A spite house is a building constructed or substantially modified to irritate neighbors or any party with land stakes. Because long-term occupation is not the primary purpose of these houses, they frequently exhibit strange and impractical structures.

Spite houses may deliberately obstruct light, block access to neighboring buildings, or be flagrant symbols of defiance. Spite house are a particularly local kind of hostile architecture meant to annoy/irritate a particular person.

Although, in the US, homeowners generally have no right to views, light, or air, neighbors can sue for a negative easement. In instances regarding a spite build, courts are far more likely to side with the neighboring parties which may have been affected by that build.
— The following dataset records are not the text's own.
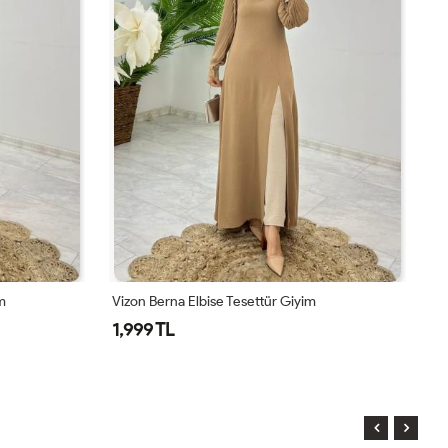
m
Vizon Berna Elbise Tesettür Giyim
La
1,999 TL
1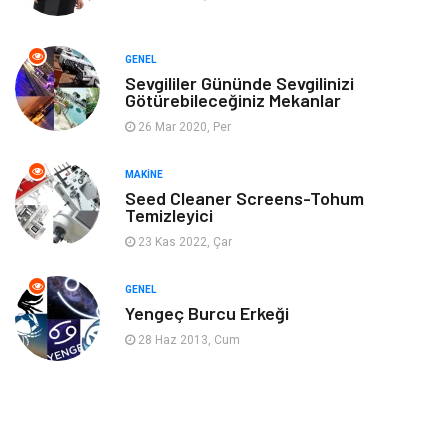
Finans & Ekonomi
Tatil
GENEL
Anne & Çocuk
Genel Kültür
Sevgililer Gününde Sevgilinizi
Götürebileceğiniz Mekanlar
26 Mar 2020, Per
Ev İşleri
Müzik
MAKINE
Gençlik & Eğlence
Aksesuar
Seed Cleaner Screens-Tohum
Temizleyici
Mobilya
Spor
23 Kas 2022, Çar
Evlilik Rehberi
fotoğrafçılık
GENEL
Yengeç Burcu Erkeği
Astroloji
Keyfinizi Kaçırmayın
28 Haz 2013, Cum
sağlıklı beslenme
Spor Malzemeleri
Bebek Giyim
Periyodik Kontrol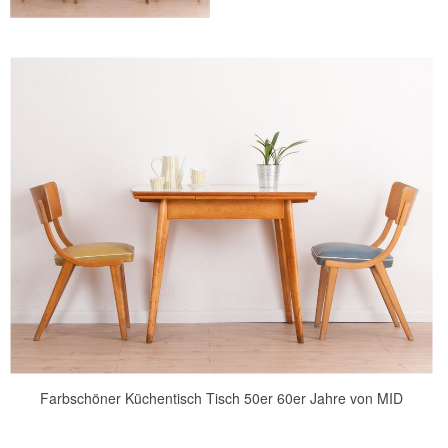
Farbschöner Küchentisch Tisch 50er 60er Jahre von MID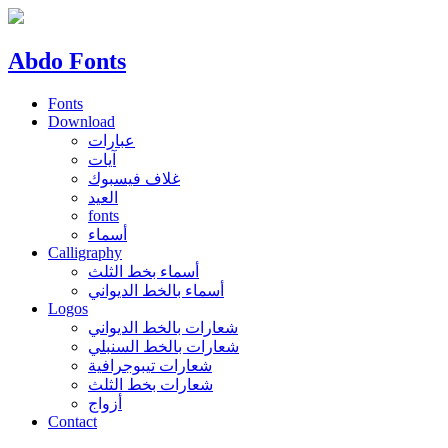
Abdo Fonts
Fonts
Download
عبارات
آيات
غلاف فيسبوك
العيد
fonts
أسماء
Calligraphy
أسماء بخط الثلث
أسماء بالخط الديواني
Logos
شعارات بالخط الديواني
شعارات بالخط السنبلي
شعارات تيبوجرافية
شعارات بخط الثلث
أزواج
Contact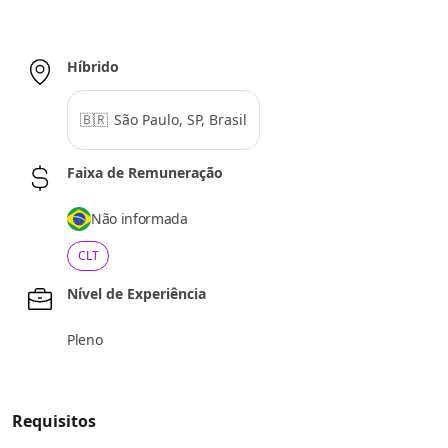
Híbrido
🇧🇷
São Paulo, SP, Brasil
Faixa de Remuneração
Não informada
CLT
Nível de Experiência
Pleno
Requisitos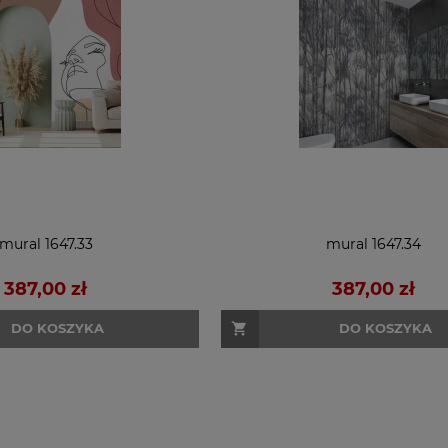
mural 1647.33
mural 1647.34
387,00 zł
387,00 zł
DO KOSZYKA
DO KOSZYKA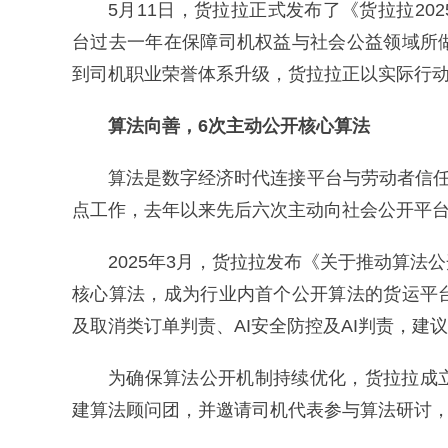
5月11日，货拉拉正式发布了《货拉拉2
台过去一年在保障司机权益与社会公益领域所
到司机职业荣誉体系升级，货拉拉正以实际行
算法向善，6次主动公开核心算法
算法是数字经济时代连接平台与劳动者信任
点工作，去年以来先后六次主动向社会公开平
2025年3月，货拉拉发布《关于推动算
核心算法，成为行业内首个公开算法的货运平
及取消类订单判责、AI安全防控及AI判责，建
为确保算法公开机制持续优化，货拉拉成
建算法顾问团，并邀请司机代表参与算法研讨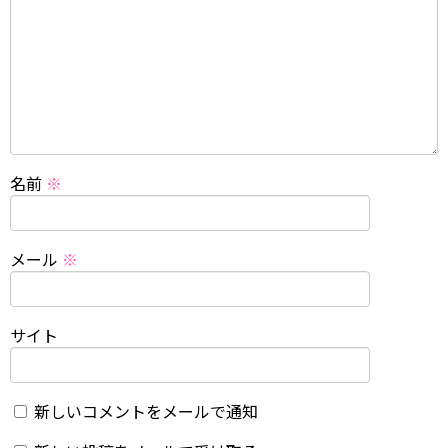
名前
※
メール
※
サイト
新しいコメントをメールで通知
For example, the Coty v. Ramsey Associates, Inc. case of 1988 ruled that the defendant's spite farm constituted a nuisance, granting the neighboring landowner a negative easement.

Spite houses, as well as spite farms, are considerably rarer than spite fences. This is partially because modern building codes often prevent the construction of houses likely to impinge on neighbors' views or privacy, but mostly because fence construction is far cheaper, quicker, and easier than building construction. There are also similar structures known as spite walls or blinder walls.

In certain jurisdictions, construction of spite houses or spite fences is considered abuse of rights. In some countries, like Finland, it is explicitly prohibited by law.

In 1716, Thomas Wood, a sailmaker, built a house in Marblehead, Massachusetts, that subsequently became known as the Old Spite House. One possibility is that it was inhabited by two brothers who occupied different sections, would not speak to each other, and each refused to sell to the other. Another explanation is that the ten-foot-wide (3 m) house, just tall enough to block the view of two other houses on Orne Street, was built because its owner was upset about his tiny share of his father's estate and therefore decided to spoil his older brothers' views. The Old Spite House is still standing and occupied.

In 1806, Thomas McCobb, heir to his father's land and shipbuilding business, returned home to Phippsburg, Maine, from sea to discover that his stepmother had inherited the family "Mansion in the Wilderness". Upset about his loss, McCobb built a house directly across from the McCobb mansion to spite his stepmother. The National Park Service's Historic American Buildings Survey photographed and documented the 1925 move of the McCobb Spite House by barge from Phippsburg to Deadman's Point in Rockport, Maine.

In 1814, John Tyler, an ophthalmologist and one of the first American-born physicians to perform a cataract operation, owned a parcel of land near the courthouse square in Frederick, Maryland. The city made plans to extend Record Street south through Tyler's land to meet West Patrick Street. In fighting the city, Tyler discovered a local law that prevented the building of a road if work was in progress on a substantial building in the path of a proposed road. To spite the city, Tyler immediately had workmen pour a building foundation, which was discovered by the road crews the next morning.